## EXTRACT PROVIDED
start

How hard could it be, right?
I’ve been to dozens of graveside funeral services in Cedar Hill Cemetery, I’ve got family in Cedar Hill Cemetery and I used to walk the roads of Cedar Hill Cemetery at lunchtime every day for exercise.
I figured it would take me no time to find the graves she was looking for.
So I started with the oldest part of the cemetery, as I thought the graves might be located there, and I started my walk.
And I walked.
And I walked.
And I walked.
OK, you get the idea.
Along the way, I walked by the “Jeter Statue”, which marks the Jeter family plot.
Every time I passed by the statue (and it was quite a few times that I passed by it), I couldn’t help by go back to a story I had heard as a child and wrote about several years ago in The Virginian Review.
According to legend, the statue depicts Annie Jeter, wife of James Jeter, who had fallen down the stairs of the church on her wedding day, breaking her neck.
The Jeter name has a long-standing history in the Covington and Alleghany County area.
I knew from the basic histories of the area that the name of the current Jeter-Watson Intermediate School in Covington name came from the old Jeter School, which was located on Locust Street where the Mid-City Mall Parking Lot is today, and Watson High School, which served as the African-American high school until desegregation and consolidation of the high schools in 1967.
The Jeter School was named after James Garrett Jeter, who was a teacher, principal and superintendent in Alleghany County schools in the early part of the 20th Century. It was torn down in 1969.
James Jeter was born in Franklin County in 1860, came to Covington in about 1892 to become a teacher and principal at the Covington School, married a lady named Annie Maria Smith in 1894 and became school superintendent for Alleghany County and Clifton Forge schools in 1910, retiring in July 1933.

end

Saved entries:
start

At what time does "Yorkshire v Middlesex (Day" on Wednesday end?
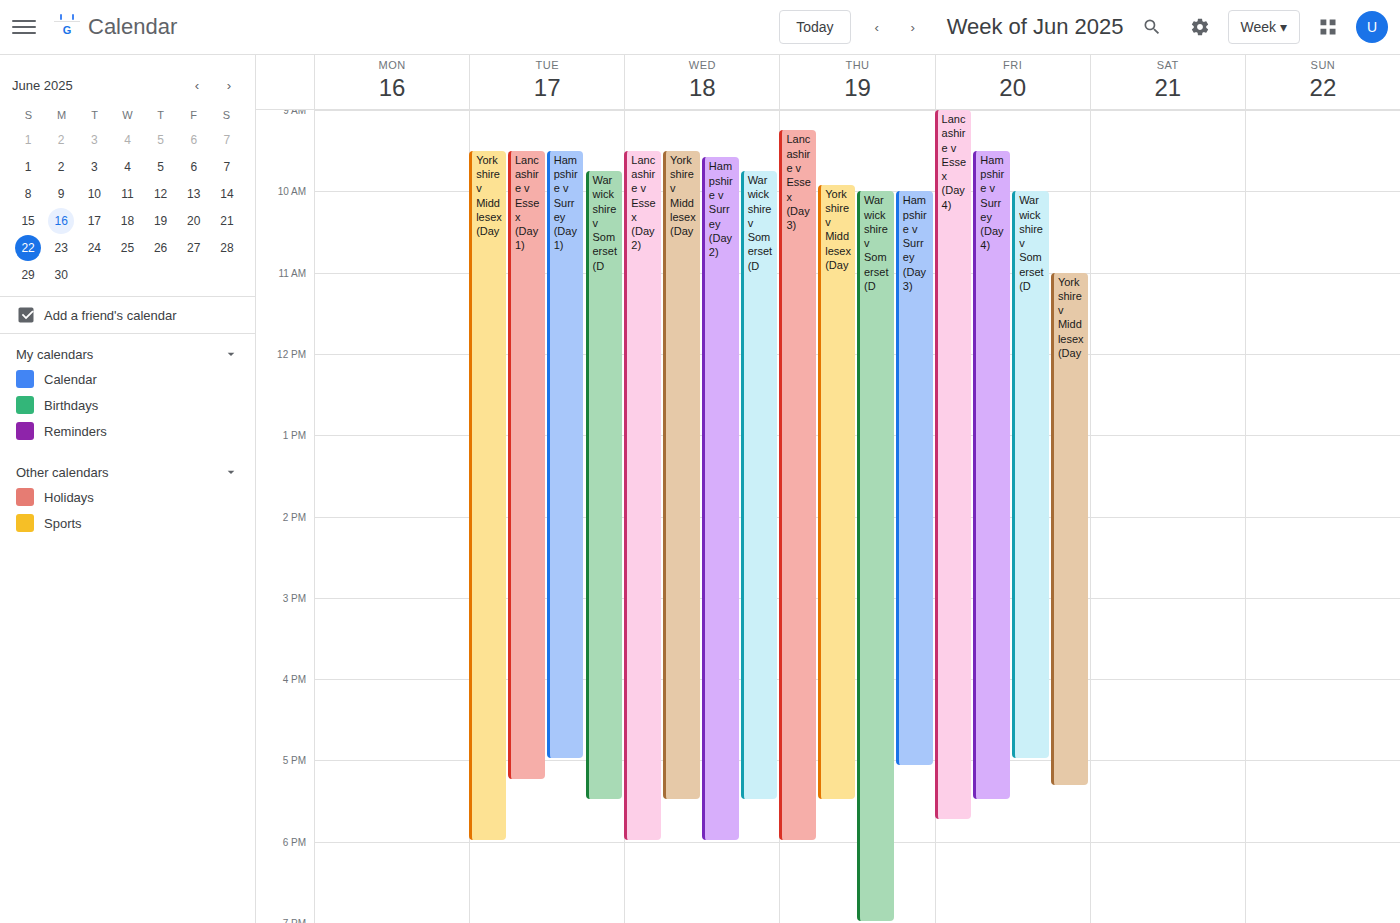
5:30 PM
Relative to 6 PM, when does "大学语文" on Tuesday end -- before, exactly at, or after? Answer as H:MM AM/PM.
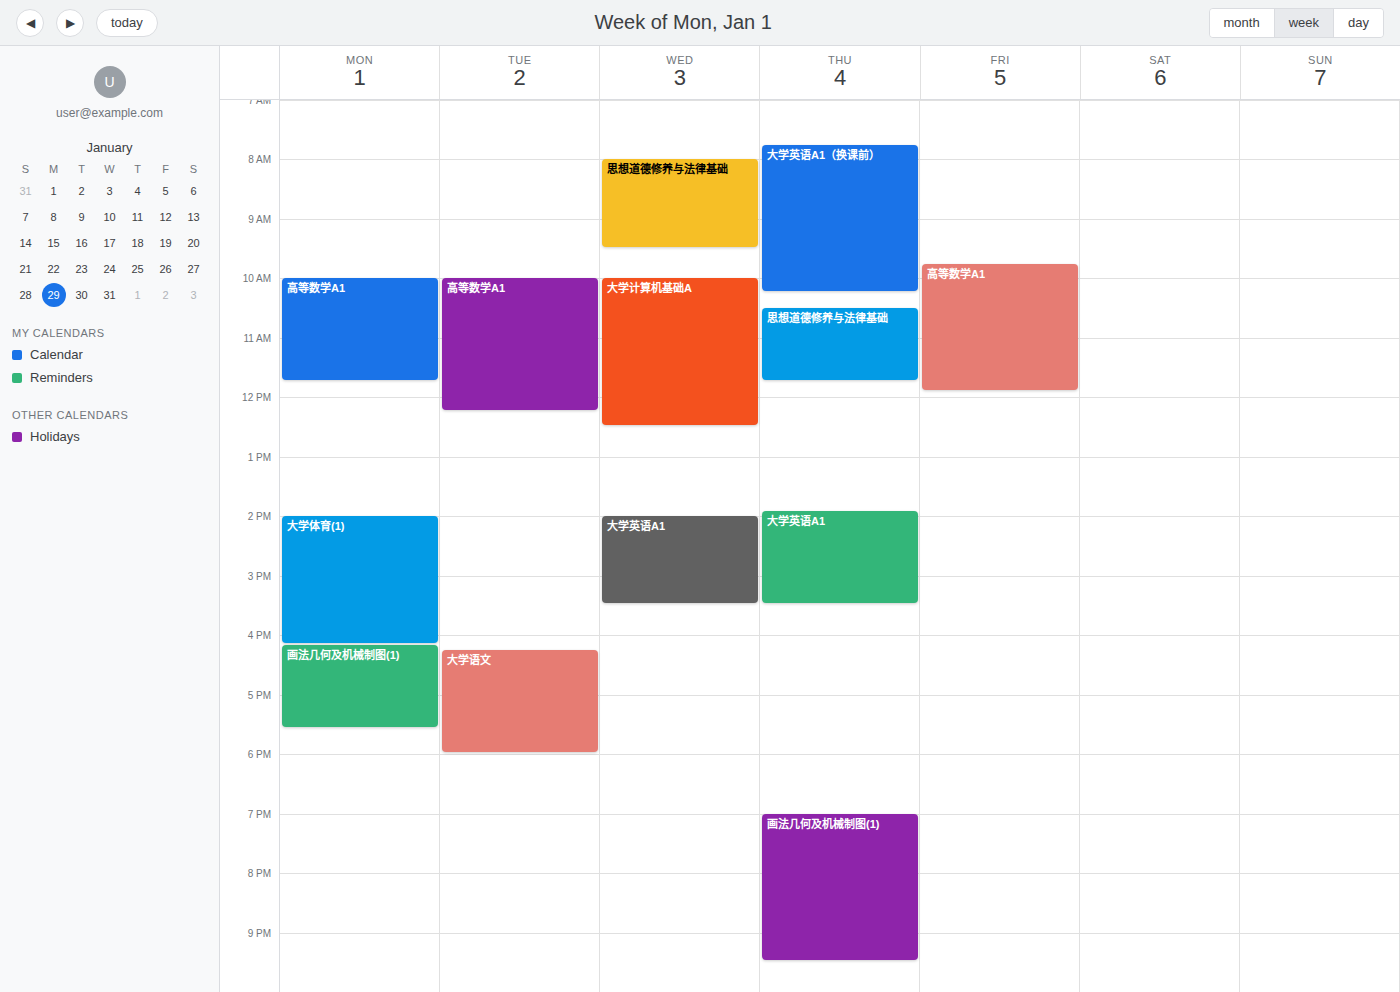
6:00 PM -- exactly at 6 PM, on the 6 PM line.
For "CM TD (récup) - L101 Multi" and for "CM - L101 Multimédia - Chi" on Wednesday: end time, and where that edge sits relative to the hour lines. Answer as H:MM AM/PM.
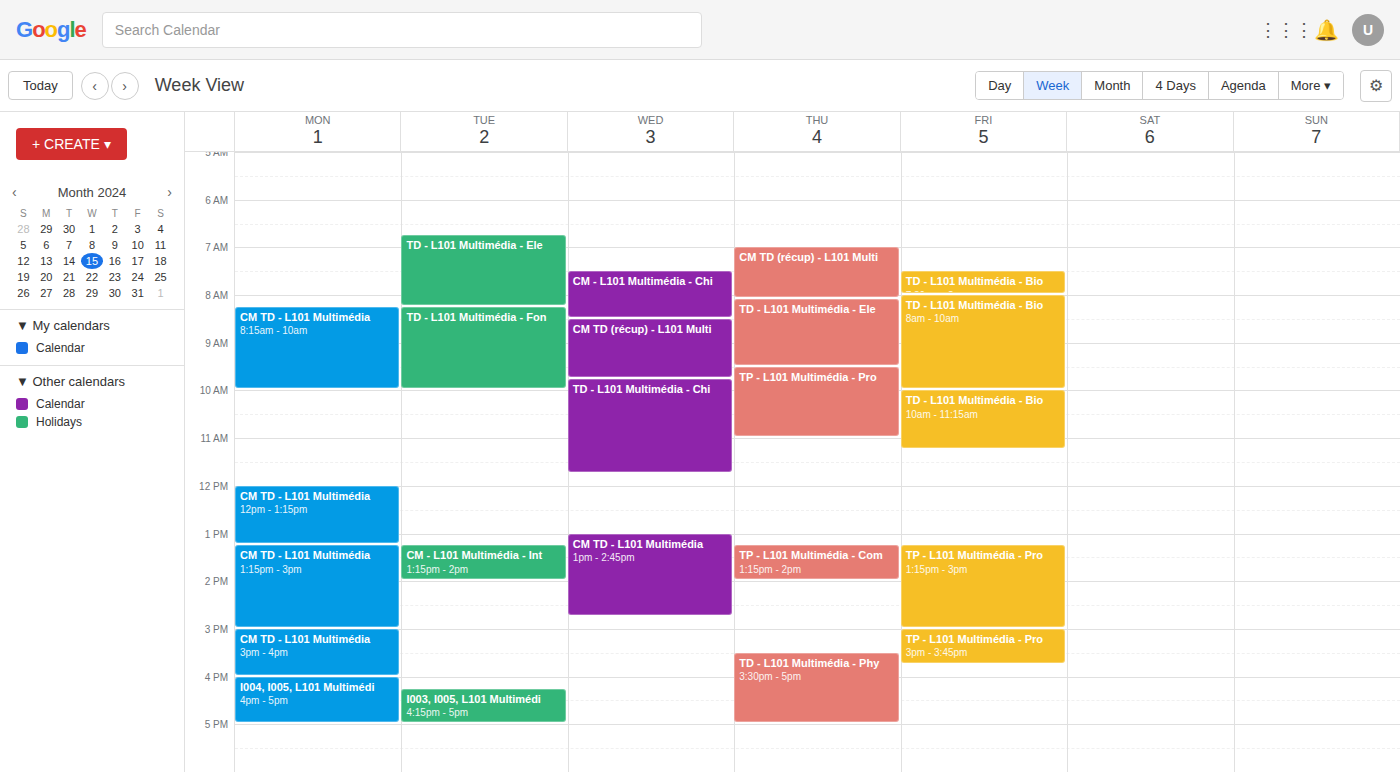
"CM TD (récup) - L101 Multi": 9:45 AM, neither: three quarters of the way from the 9 AM line to the 10 AM line. "CM - L101 Multimédia - Chi": 8:30 AM, halfway between the 8 AM and 9 AM lines.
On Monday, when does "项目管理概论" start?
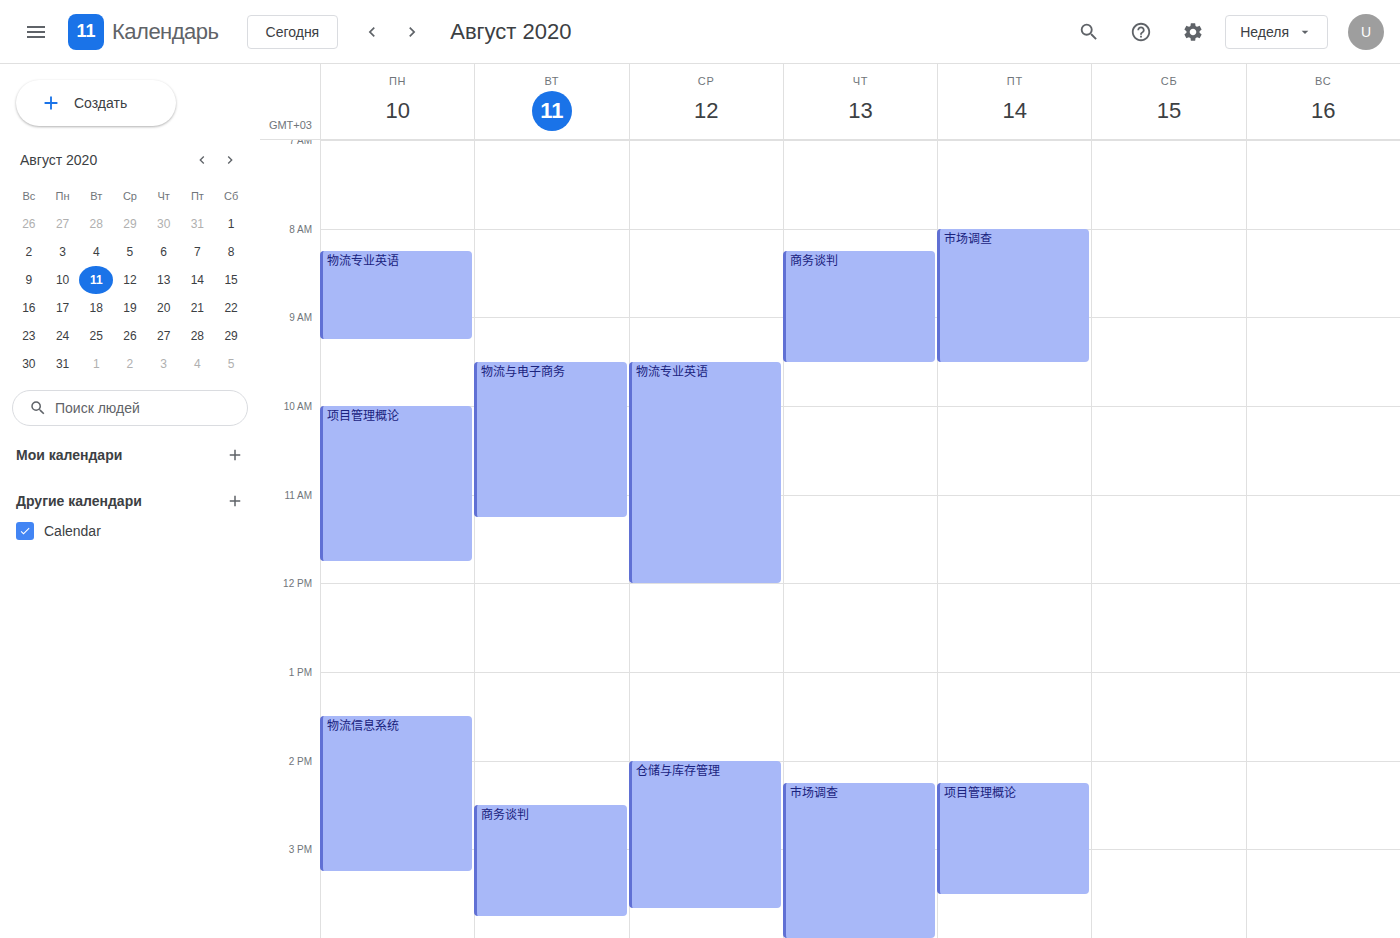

end

## COMPLETE THE FOLLOWING
1 > Return the passage of the Cedar Hill Cemetery account from "How hard could" to "The Virginian Review.".
2 > Output as a numbered list the schedule rows from the line with "Relative to 6" through the end of the rows, omitting blank lines and leaving out the pictures.

## SOLUTIONS BY TASK
1 >
How hard could it be, right?
I’ve been to dozens of graveside funeral services in Cedar Hill Cemetery, I’ve got family in Cedar Hill Cemetery and I used to walk the roads of Cedar Hill Cemetery at lunchtime every day for exercise.
I figured it would take me no time to find the graves she was looking for.
So I started with the oldest part of the cemetery, as I thought the graves might be located there, and I started my walk.
And I walked.
And I walked.
And I walked.
OK, you get the idea.
Along the way, I walked by the “Jeter Statue”, which marks the Jeter family plot.
Every time I passed by the statue (and it was quite a few times that I passed by it), I couldn’t help by go back to a story I had heard as a child and wrote about several years ago in The Virginian Review.

2 >
1. Relative to 6 PM, when does "大学语文" on Tuesday end -- before, exactly at, or after? Answer as H:MM AM/PM.
2. 6:00 PM -- exactly at 6 PM, on the 6 PM line.
3. For "CM TD (récup) - L101 Multi" and for "CM - L101 Multimédia - Chi" on Wednesday: end time, and where that edge sits relative to the hour lines. Answer as H:MM AM/PM.
4. "CM TD (récup) - L101 Multi": 9:45 AM, neither: three quarters of the way from the 9 AM line to the 10 AM line. "CM - L101 Multimédia - Chi": 8:30 AM, halfway between the 8 AM and 9 AM lines.
5. On Monday, when does "项目管理概论" start?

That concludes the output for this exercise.